Property condition assessments (PCAs) (also known as the property condition report, or PCR) are due diligence projects associated with commercial real estate.Commercial property and building inspections are important for clients seeking to know the condition of a property or real estate they may be purchasing, leasing, financing or simply maintaining.
Due diligence can be a legal obligation, but the term more commonly applies to voluntary investigations. It may also offer a defence against legal action. A common example of due diligence is the process through which a potential acquirer evaluates a target company or its assets in advance of a merger or acquisition. [1]

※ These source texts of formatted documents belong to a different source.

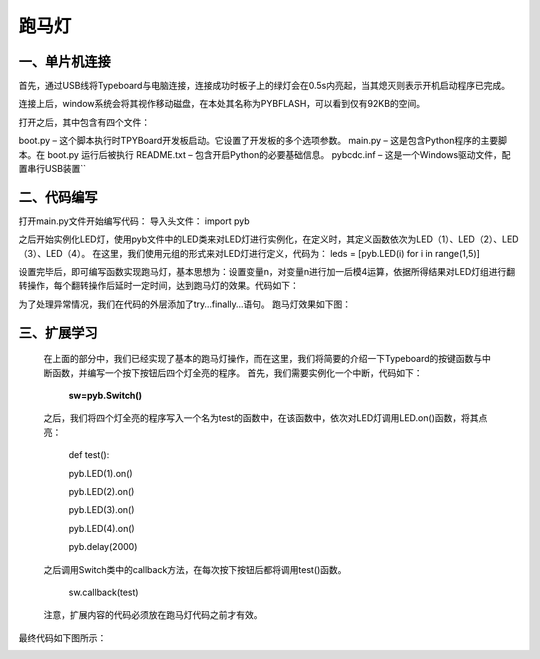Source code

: 跑马灯
===============
一、单片机连接
------------------
首先，通过USB线将Typeboard与电脑连接，连接成功时板子上的绿灯会在0.5s内亮起，当其熄灭则表示开机启动程序已完成。

.. image:: https://github.com/tian0927/hello-world/raw/master/control.png

连接上后，window系统会将其视作移动磁盘，在本处其名称为PYBFLASH，可以看到仅有92KB的空间。

.. image:: https://github.com/tian0927/hello-world/raw/master/图片2.png


打开之后，其中包含有四个文件：


.. image:: https://github.com/tian0927/hello-world/raw/master/图片3.png


boot.py – 这个脚本执行时TPYBoard开发板启动。它设置了开发板的多个选项参数。 
main.py – 这是包含Python程序的主要脚本。在 boot.py 运行后被执行 
README.txt – 包含开启Python的必要基础信息。 
pybcdc.inf – 这是一个Windows驱动文件，配置串行USB装置`` 


二、代码编写
------------------
打开main.py文件开始编写代码：
导入头文件：
import pyb

.. image:: https://github.com/tian0927/hello-world/raw/master/图片4.png


之后开始实例化LED灯，使用pyb文件中的LED类来对LED灯进行实例化，在定义时，其定义函数依次为LED（1）、LED（2）、LED（3）、LED（4）。
在这里，我们使用元组的形式来对LED灯进行定义，代码为：
leds = [pyb.LED(i) for i in range(1,5)]

.. image:: https://github.com/tian0927/hello-world/raw/master/图片6.png


设置完毕后，即可编写函数实现跑马灯，基本思想为：设置变量n，对变量n进行加一后模4运算，依据所得结果对LED灯组进行翻转操作，每个翻转操作后延时一定时间，达到跑马灯的效果。代码如下：

.. image:: https://github.com/tian0927/hello-world/raw/master/图片7.png

为了处理异常情况，我们在代码的外层添加了try…finally…语句。
跑马灯效果如下图：

.. image:: https://github.com/tian0927/hello-world/raw/master/led.png

三、扩展学习
------------------
    在上面的部分中，我们已经实现了基本的跑马灯操作，而在这里，我们将简要的介绍一下Typeboard的按键函数与中断函数，并编写一个按下按钮后四个灯全亮的程序。
    首先，我们需要实例化一个中断，代码如下：

                                               **sw=pyb.Switch()**         

    之后，我们将四个灯全亮的程序写入一个名为test的函数中，在该函数中，依次对LED灯调用LED.on()函数，将其点亮：

                                                 def test():

                                                 pyb.LED(1).on()

                                                 pyb.LED(2).on()

                                                 pyb.LED(3).on()

                                                 pyb.LED(4).on()

                                                 pyb.delay(2000)

    之后调用Switch类中的callback方法，在每次按下按钮后都将调用test()函数。

                                                 sw.callback(test)

    注意，扩展内容的代码必须放在跑马灯代码之前才有效。

最终代码如下图所示：

.. image:: https://github.com/tian0927/hello-world/raw/master/图片8.png

                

This can be costly and time-consuming to both parties. Since due diligence can be a detective game, organizations must find individuals who can detect small issues and opportunities. Organizations sometimes bring in outside experts. [14] The expense of the due diligence process, and the time involved, can be softened by dividing it into two stages.
The holder on due course rule allows banks to take an "empty head and pure heart" approach to buying loans, and to close their eyes to anything beyond the face of a promissory note when due diligence would reveal obvious irregularities in how that note was originated.
Lenders typically do thorough extreme due diligence on a proposed commercial mortgage loan prior to funding the loan. Such due diligence often includes a site tour, a financial review, and due diligence on the property's sponsor and legal borrowing entity. Lenders look at credit score, bank statement, time-in-business, and annual revenue as well.